Они ведь ни одной из твоих страстей не уймут, ни от одного из вожделений не
избавят». – Верно; я тоже считаю важнее те занятия, которые утишают душу, и
сперва исследую себя, а потом только вселенную. (16) Но времени я, вопреки
твоим мыслям, не теряю и сейчас: ведь если этих исследований не мельчить и не
растекаться в ненужных тонкостях, они поднимают и возвышают наш дух,
придавленный тяжелой ношей, но жаждущий распрямиться и вернуться в тот мир, которому
он принадлежит. Тело для духа – бремя и кара, оно давит его и теснит, держит в
оковах, покуда не явится философия и не прикажет ему вольно вздохнуть, созерцая
природу, и не отпустит от земного к небесному. В этой отлучке он ускользает
из-под стражи и набирается сил в открытом небе. (17) Как художники, утомив
глаза тонкой и пристальной работой в плохо и скудно освещенной мастерской,
выходят на улицу и в каком-нибудь отведенном для общественного отдыха месте
дают глазам насладиться вольным светом, так дух, запертый в своем темном и унылом
жилище, едва только может, стремится на простор и отдыхает, созерцая природу.
(18) Мудрый или ищущий мудрости, хоть и прочно скованы с телом, отсутствуют
лучшей своей частью и направляют помыслы ввысь. Они, словно присягнувшие воины,
считают срок своей жизни сроком службы, и образ их мыслей таков, что жизнь они
принимают без любви и без ненависти и терпеливо несут смертную долю, хотя и
знают, что лучшее ждет их впереди. (19) Ты запрещаешь мне наблюдать природу?
Отрываешь от целого, оставляешь мне малую часть? Нельзя мне доискиваться, в чем
начала всех вещей? Кто их лепщик? Кто расчленил все, когда оно было слито
воедино и облечено косной материей? Нельзя мне доискиваться, кто создатель
этого мира? По какой разумной причине такая громада обрела закон и порядок? Кто
собрал разбросанное, разделил перемешанное, коснеющему в единой бесформенности
придал обличье?
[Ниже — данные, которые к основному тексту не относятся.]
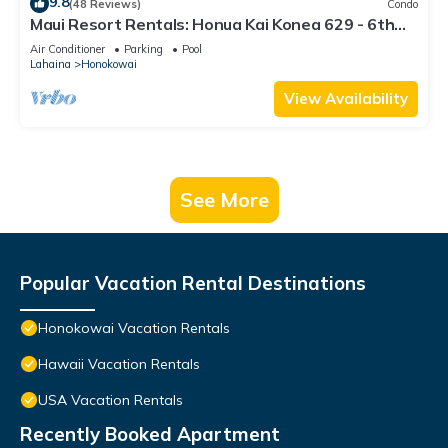
9.8
(48 Reviews)
Condo
Maui Resort Rentals: Honua Kai Konea 629 - 6th
Floor 3BR w/Ocean Views from Every Room!
Air Conditioner
Parking
Pool
Lahaina
Honokowai
View Availability
See More
Popular Vacation Rental Destinations
Honokowai Vacation Rentals
Hawaii Vacation Rentals
USA Vacation Rentals
Recently Booked Apartment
Что изливает столько света? Огонь ли это, или что-нибудь ярче
огня? (20) Значит, нельзя мне этого доискиваться? Так мне и не узнать, откуда я
вышел? Однажды ли я должен все это видеть, или мне предстоит рождаться много
раз? Куда я отправлюсь отсюда? Какое жилище ждет душу, избавившуюся от рабского
человеческого состояния? Ты запрещаешь мне причаститься небу – значит, велишь
мне жить, не поднимая головы. (21) Я не так мал и не ради такой малости рожден,
чтобы быть только рабом своему телу, – на него я гляжу не иначе как на цепь,
сковавшую мою свободу. Его подставляю я судьбе, чтобы не шла дальше, и не
позволяю ее ударам, пройдя через него, ранить и меня. Если что во мне и может
потерпеть ущерб, так только тело; но в этом открытом для опасностей жилище
обитает свободный дух. (22) Эта плоть никогда не принудит меня страшиться, не
принудит к притворству, недостойному человека добра, или ко лжи во славу этого
ничтожного тела. Я расторгну союз с ним, как только мне заблагорассудится. Мы и
сейчас, покуда связаны друг с другом, союзники не на равных правах: все их
забрала себе душа. Презрение к собственному телу наверняка дает свободу. (23)
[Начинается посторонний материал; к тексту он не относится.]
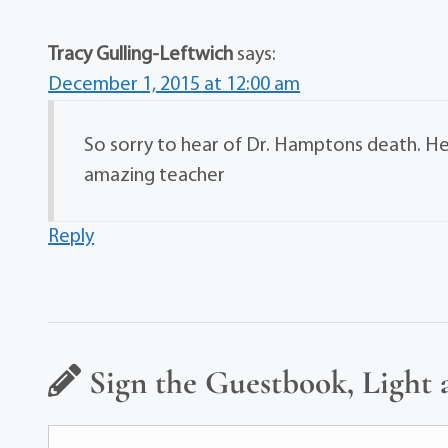
Tracy Gulling-Leftwich
says:
December 1, 2015 at 12:00 am
So sorry to hear of Dr. Hamptons death. He 
amazing teacher
Reply
Sign the Guestbook, Light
Возвращаясь к нашему предмету, я повторяю, что свободе этой немало способствует
и наблюдение природы, о котором мы беседовали. Ведь все состоит из материи и
бога. Бог упорядочивает смешение, и все следует за ним, правителем и вожатым.
Могущественнее и выше то, что действует, то есть бог, нежели материя, лишь
претерпевающая действие бога. (24) То же место, что в этом мире бог, занимает в
человеке душа; что в мире материя, то в нас – тело. Так пусть худшее рабски
служит лучшему; будем же храбры против всего случайного, не побоимся ни обид,
ни ран, ни оков, ни нужды. Что такое смерть? Либо конец, либо переселенье. Я не
боюсь перестать быть – ведь это все равно, что не быть совсем; я не боюсь
переселяться – ведь нигде не буду я в такой тесноте. Будь здоров.